[PATCH 3/6] mfd: devicetree: bindings: 88pm800: Add DT property for 32KHz output enable
Vaibhav Hiremath
vaibhav.hiremath at linaro.org
Mon Jul 13 00:38:14 PDT 2015
On Monday 13 July 2015 01:01 PM, Krzysztof Kozlowski wrote:
> On 13.07.2015 16:24, Vaibhav Hiremath wrote:
>>
>>
>> On Saturday 11 July 2015 12:41 PM, Krzysztof Kozlowski wrote:
>>> W dniu 09.07.2015 o 20:47, Vaibhav Hiremath pisze:
>>>> 88PM800 family of device supports output of 32KHz clock (low jitter)
>>>> on CLK32K2/3 pin which can be supplied to other peripherals on the
>>>> board.
>>>>
>>>> This patch adds the devicetree binding to enable this feature.
>>>>
>>>> Signed-off-by: Vaibhav Hiremath <vaibhav.hiremath at linaro.org>
>>>> ---
>>>> Documentation/devicetree/bindings/mfd/88pm800.txt | 6 ++++++
>>>> 1 file changed, 6 insertions(+)
>>>>
>>>> diff --git a/Documentation/devicetree/bindings/mfd/88pm800.txt
>>>> b/Documentation/devicetree/bindings/mfd/88pm800.txt
>>>> index dec842f..ae1311c 100644
>>>> --- a/Documentation/devicetree/bindings/mfd/88pm800.txt
>>>> +++ b/Documentation/devicetree/bindings/mfd/88pm800.txt
>>>> @@ -9,6 +9,12 @@ Required parent device properties:
>>>> - #interrupt-cells : should be 1.
>>>> The cell is the 88pm80x local IRQ number
>>>>
>>>> +Optional properties :
>>>> + - marvell,88pm800-32khz-xolj-out-en : If set, driver will enable
>>>> low jitter
>>>> + version of 32Khz clock output on
>>>
>>> I am not sure if I understand it correctly.
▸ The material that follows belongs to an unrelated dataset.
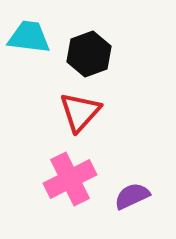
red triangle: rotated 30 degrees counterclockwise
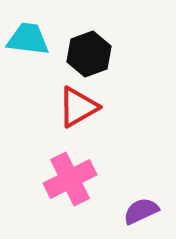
cyan trapezoid: moved 1 px left, 2 px down
red triangle: moved 2 px left, 5 px up; rotated 18 degrees clockwise
purple semicircle: moved 9 px right, 15 px down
The hardware always has such
>>> clocks and you only want to enable/disable it in DT? Any reasons why
>>> these should not be enabled always?
>>>
>>
>> Small amount of Power savings...
>> Although currently I do not have power numbers to justify this.
>>
>> As per spec, (it only talks about power consumption in power down state)
>>
>> Power-down State => VSYS > 2.8 => 4.5 μA
>> CLK32K2 = 0 => 18 μW
>
> This would be a power saving if it could be enabled/disabled runtime.
> But with DT you will either:
> 1. enable it always so there won't be any power saving,
> 2. disable it always so there won't be such clock.
>
> I can find a use case - when on some boards the clock output is not
> wired to anything so it cannot be used. In other cases (there is some
> potential user) this should be triggered per-use (runtime enabled/disabled).
>
Exactly,
> Do you have such case? I mean boards where this is not connected at all
> and boards where this is used?
>
The PXA1928 based board which I have,
CLK32K1 (G3 pad) = Used by Wireless chip
CLK32K2 (G11 pad) = Not connected to anything, so we need to disable
this output
>>> Enabling it in DT does not look like a job for DT. Maybe you there
>>> should be just a clock driver (clock provider)?
>>>
>>
>> It's init time (and one time) settings, wouldn't clock-provider
>> be overkill for this?
>
> The clock provider would be a proper way to do it and some PMICs I know
> do this. Examples are max77686 and s5m8767/s2mps11. These are PMICs used
> for Samsung SoCs. They have two or three 32kHz clocks.
>
This is good to know.
Let me take a look at these drivers.